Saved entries

------------------------------------------------------------

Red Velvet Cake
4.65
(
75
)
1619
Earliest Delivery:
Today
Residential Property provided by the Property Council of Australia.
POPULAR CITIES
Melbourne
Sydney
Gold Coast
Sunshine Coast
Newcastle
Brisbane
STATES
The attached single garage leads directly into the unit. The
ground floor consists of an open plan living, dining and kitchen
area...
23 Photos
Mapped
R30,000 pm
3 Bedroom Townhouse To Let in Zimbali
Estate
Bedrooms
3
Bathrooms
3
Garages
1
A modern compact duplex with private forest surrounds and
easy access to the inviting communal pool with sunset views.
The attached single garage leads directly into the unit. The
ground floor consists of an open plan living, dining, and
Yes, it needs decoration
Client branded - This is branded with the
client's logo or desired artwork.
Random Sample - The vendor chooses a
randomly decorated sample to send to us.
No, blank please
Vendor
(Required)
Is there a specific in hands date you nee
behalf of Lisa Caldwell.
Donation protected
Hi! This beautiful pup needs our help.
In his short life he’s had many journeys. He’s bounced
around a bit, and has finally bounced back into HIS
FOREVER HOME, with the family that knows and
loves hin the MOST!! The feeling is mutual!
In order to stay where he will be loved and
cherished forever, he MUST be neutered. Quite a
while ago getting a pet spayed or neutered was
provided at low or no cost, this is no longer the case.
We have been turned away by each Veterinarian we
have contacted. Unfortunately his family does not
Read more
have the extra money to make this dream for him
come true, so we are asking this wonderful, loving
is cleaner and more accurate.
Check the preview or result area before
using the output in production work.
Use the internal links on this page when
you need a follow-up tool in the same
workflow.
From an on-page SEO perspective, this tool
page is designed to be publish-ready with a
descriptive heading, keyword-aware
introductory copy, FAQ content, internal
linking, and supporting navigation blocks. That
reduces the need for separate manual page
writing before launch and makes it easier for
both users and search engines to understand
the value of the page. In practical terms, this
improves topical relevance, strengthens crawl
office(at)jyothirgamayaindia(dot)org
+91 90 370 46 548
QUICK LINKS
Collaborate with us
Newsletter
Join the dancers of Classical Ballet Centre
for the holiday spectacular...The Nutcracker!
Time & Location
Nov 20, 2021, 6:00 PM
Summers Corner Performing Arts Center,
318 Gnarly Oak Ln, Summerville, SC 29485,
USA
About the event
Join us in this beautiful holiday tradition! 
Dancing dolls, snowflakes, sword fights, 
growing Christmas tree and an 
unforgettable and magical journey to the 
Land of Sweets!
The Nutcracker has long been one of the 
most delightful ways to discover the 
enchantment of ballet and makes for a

------------------------------------------------------------

* **What you will do**
Please copy out every line of the material above, keeping each word, number, and symbol unchanged.

* **Answer to this problem**
Red Velvet Cake
4.65
(
75
)
1619
Earliest Delivery:
Today
Residential Property provided by the Property Council of Australia.
POPULAR CITIES
Melbourne
Sydney
Gold Coast
Sunshine Coast
Newcastle
Brisbane
STATES
The attached single garage leads directly into the unit. The
ground floor consists of an open plan living, dining and kitchen
area...
23 Photos
Mapped
R30,000 pm
3 Bedroom Townhouse To Let in Zimbali
Estate
Bedrooms
3
Bathrooms
3
Garages
1
A modern compact duplex with private forest surrounds and
easy access to the inviting communal pool with sunset views.
The attached single garage leads directly into the unit. The
ground floor consists of an open plan living, dining, and
Yes, it needs decoration
Client branded - This is branded with the
client's logo or desired artwork.
Random Sample - The vendor chooses a
randomly decorated sample to send to us.
No, blank please
Vendor
(Required)
Is there a specific in hands date you nee
behalf of Lisa Caldwell.
Donation protected
Hi! This beautiful pup needs our help.
In his short life he’s had many journeys. He’s bounced
around a bit, and has finally bounced back into HIS
FOREVER HOME, with the family that knows and
loves hin the MOST!! The feeling is mutual!
In order to stay where he will be loved and
cherished forever, he MUST be neutered. Quite a
while ago getting a pet spayed or neutered was
provided at low or no cost, this is no longer the case.
We have been turned away by each Veterinarian we
have contacted. Unfortunately his family does not
Read more
have the extra money to make this dream for him
come true, so we are asking this wonderful, loving
is cleaner and more accurate.
Check the preview or result area before
using the output in production work.
Use the internal links on this page when
you need a follow-up tool in the same
workflow.
From an on-page SEO perspective, this tool
page is designed to be publish-ready with a
descriptive heading, keyword-aware
introductory copy, FAQ content, internal
linking, and supporting navigation blocks. That
reduces the need for separate manual page
writing before launch and makes it easier for
both users and search engines to understand
the value of the page. In practical terms, this
improves topical relevance, strengthens crawl
office(at)jyothirgamayaindia(dot)org
+91 90 370 46 548
QUICK LINKS
Collaborate with us
Newsletter
Join the dancers of Classical Ballet Centre
for the holiday spectacular...The Nutcracker!
Time & Location
Nov 20, 2021, 6:00 PM
Summers Corner Performing Arts Center,
318 Gnarly Oak Ln, Summerville, SC 29485,
USA
About the event
Join us in this beautiful holiday tradition! 
Dancing dolls, snowflakes, sword fights, 
growing Christmas tree and an 
unforgettable and magical journey to the 
Land of Sweets!
The Nutcracker has long been one of the 
most delightful ways to discover the 
enchantment of ballet and makes for a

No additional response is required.